◆秋季東海地区高校野球大会 第2日 ▽準々決勝 聖隷クリストファー5-3津商(19日・パロマ瑞穂)

 準々決勝が行われ、静岡県1位の聖隷クリストファーは津商(三重3位)を5―3で下し、2年連続で初戦を突破した。今夏の甲子園を経験し、この日4番デビューした大島歩真二塁手(2年)が、同点打を含む2安打1打点の活躍。

今秋初めて複数失点を喫したエース高部陸(2年)を打線が援護し、初のセンバツ出場に1歩前進した。

  聖隷入学後、初めて4番で起用された大島が、結果を残した。
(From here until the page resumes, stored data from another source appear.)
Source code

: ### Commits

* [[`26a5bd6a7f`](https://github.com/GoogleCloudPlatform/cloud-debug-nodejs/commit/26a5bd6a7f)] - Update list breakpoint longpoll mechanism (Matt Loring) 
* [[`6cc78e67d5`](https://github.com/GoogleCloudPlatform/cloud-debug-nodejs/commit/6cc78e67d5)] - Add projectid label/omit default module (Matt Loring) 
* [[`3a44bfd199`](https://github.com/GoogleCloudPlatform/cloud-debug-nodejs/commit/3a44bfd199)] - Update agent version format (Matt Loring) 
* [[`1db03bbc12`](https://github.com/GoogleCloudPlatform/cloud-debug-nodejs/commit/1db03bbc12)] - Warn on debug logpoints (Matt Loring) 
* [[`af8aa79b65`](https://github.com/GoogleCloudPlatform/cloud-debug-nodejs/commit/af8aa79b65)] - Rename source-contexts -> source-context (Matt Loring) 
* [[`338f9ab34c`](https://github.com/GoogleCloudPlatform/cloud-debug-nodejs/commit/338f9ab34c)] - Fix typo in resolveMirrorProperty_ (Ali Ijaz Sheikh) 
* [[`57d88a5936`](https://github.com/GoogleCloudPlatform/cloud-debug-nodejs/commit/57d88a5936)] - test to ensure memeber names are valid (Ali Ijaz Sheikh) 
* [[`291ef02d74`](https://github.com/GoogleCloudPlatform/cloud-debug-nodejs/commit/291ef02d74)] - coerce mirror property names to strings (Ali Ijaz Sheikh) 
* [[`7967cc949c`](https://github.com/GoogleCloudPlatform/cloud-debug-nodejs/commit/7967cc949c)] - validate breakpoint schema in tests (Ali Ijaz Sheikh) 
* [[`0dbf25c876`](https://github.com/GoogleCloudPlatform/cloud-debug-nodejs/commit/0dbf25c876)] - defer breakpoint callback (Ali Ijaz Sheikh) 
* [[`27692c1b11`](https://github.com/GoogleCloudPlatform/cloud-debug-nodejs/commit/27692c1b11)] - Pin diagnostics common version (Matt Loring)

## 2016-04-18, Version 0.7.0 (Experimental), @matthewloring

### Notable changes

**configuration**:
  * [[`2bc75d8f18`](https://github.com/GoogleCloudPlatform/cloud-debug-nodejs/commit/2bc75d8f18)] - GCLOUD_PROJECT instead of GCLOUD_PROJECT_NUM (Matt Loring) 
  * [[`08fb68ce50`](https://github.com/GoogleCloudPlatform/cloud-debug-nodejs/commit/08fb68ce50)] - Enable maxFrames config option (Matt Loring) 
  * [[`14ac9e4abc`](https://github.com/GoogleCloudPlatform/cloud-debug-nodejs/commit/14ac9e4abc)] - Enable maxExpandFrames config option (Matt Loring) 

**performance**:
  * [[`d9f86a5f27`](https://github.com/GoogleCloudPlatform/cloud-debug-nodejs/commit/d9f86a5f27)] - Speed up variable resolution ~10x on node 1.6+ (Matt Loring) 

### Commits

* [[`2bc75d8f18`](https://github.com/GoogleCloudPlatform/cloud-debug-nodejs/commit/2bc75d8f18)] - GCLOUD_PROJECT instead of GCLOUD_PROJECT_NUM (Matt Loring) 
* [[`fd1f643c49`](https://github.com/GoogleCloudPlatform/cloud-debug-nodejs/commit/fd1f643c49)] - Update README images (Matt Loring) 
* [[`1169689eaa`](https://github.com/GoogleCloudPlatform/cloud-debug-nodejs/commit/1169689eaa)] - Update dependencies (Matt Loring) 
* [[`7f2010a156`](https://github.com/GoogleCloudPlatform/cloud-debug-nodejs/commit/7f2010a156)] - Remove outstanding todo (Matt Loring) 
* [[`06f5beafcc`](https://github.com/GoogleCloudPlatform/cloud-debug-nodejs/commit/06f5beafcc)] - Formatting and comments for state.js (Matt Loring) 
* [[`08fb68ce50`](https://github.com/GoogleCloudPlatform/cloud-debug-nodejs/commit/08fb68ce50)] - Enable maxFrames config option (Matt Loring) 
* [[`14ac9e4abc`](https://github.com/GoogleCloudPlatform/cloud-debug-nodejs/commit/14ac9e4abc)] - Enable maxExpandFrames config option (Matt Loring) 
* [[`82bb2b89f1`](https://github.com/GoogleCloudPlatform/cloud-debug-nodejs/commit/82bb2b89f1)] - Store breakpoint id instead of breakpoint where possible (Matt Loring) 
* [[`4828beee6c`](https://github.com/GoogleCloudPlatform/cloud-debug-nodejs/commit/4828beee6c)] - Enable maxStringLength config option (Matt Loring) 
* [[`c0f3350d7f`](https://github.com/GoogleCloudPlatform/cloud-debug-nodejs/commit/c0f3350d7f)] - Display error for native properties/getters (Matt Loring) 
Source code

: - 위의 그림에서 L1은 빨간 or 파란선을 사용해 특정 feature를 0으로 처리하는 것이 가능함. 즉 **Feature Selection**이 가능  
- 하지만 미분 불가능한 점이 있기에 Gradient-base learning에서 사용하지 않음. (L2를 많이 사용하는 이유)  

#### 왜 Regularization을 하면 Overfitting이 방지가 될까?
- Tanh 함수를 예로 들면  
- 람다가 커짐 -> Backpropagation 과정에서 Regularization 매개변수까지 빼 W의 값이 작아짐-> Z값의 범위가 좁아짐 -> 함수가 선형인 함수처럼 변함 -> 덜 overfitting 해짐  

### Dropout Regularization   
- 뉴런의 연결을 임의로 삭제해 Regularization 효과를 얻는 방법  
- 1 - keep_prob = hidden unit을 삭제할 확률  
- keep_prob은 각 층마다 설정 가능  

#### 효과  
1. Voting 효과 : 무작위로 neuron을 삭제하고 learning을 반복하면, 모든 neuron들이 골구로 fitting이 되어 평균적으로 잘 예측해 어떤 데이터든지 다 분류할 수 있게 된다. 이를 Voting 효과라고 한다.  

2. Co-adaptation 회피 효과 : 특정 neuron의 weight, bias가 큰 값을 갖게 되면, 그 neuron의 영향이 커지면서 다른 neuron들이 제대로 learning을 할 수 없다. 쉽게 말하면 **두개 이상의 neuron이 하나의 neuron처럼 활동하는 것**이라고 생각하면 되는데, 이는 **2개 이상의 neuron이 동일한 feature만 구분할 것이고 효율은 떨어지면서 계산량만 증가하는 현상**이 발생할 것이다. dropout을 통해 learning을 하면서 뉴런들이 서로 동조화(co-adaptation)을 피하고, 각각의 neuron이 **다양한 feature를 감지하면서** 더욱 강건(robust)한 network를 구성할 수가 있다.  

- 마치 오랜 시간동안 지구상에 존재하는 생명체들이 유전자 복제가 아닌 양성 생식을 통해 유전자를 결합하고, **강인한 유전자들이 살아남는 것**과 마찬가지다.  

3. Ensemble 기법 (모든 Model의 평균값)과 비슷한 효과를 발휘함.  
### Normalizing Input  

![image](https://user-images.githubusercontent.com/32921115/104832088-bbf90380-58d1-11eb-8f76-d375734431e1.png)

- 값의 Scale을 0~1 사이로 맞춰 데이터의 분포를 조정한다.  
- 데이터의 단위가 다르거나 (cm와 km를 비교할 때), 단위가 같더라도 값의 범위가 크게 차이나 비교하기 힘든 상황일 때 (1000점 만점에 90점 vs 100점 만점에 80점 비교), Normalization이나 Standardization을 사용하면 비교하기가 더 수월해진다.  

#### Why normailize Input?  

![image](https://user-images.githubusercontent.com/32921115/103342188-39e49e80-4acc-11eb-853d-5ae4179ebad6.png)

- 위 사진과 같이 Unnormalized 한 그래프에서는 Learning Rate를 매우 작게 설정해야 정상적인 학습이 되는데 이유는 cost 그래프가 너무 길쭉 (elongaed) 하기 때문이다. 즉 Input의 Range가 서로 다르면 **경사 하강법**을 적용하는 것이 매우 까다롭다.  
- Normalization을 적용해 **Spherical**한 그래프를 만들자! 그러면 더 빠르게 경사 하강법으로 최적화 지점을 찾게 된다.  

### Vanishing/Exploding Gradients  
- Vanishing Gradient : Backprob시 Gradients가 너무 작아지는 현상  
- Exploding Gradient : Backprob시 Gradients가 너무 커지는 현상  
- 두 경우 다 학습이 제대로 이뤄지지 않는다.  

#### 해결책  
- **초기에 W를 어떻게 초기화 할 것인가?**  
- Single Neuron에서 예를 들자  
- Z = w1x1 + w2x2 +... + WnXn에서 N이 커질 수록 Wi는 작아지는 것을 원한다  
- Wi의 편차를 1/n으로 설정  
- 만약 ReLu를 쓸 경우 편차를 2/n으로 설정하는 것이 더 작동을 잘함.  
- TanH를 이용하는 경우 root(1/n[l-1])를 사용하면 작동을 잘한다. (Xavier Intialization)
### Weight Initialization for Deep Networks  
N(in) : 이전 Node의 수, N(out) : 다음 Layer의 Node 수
1点を追う初回1死一、三塁、内角直球を振り抜き、左前に同点適時打。「4番として、まず打点という思いでした。打てて、よっしゃーとなりましたが、すぐに気持ちを切り替えた」と振り返った。

 さらに3回1死からは左越え二塁打を放ち、小金沢玲雄左翼手(2年)の勝ち越し打につなげた。今夏は1番で切り込み役を担っており、「塁に出ることを意識してプレーした。出塁が点につながって良かったです」と胸を張った。

 高部が初回に先制を許したものの、野手陣が9安打、4四球、盗塁も5つ成功させ、計5点で援護。「高部も完璧ではない。野手がカバーするところを、できていなかったので、良かった」と主砲はうなずいた。

 県大会は打率2割と不振にあえいだ。

今夏は甲子園2試合で3安打するなど、打率4割2分3厘と好調だっただけに「引っ張る立場になったことで、緊張感から変な気持ちで試合に入っていた。情けなかった」と葛藤を振り返る。

 それでも、上村敏正監督(68)が4番に据えた背景には、県大会4番もこの日はスタメンから外れた江成大和外野手(2年)の不振がある。加えて「大島が打つようになってきた」と説明した。

 試合2、3日前に大島はバットを構える際に固めた手首が、力みにつながっていたことに気付き、手首を柔らかく使い「インパクトだけに力を入れる」ことに集中。打撃練習で調子を取り戻していたことが、指揮官の決断を後押しした。

 25日の準決勝の相手は、強敵の三重。来年のセンバツは東海の一般出場枠が3校で、勝てば甲子園出場へ大きく前進する。新4番が、2季連続の聖地に向け攻撃の軸となる。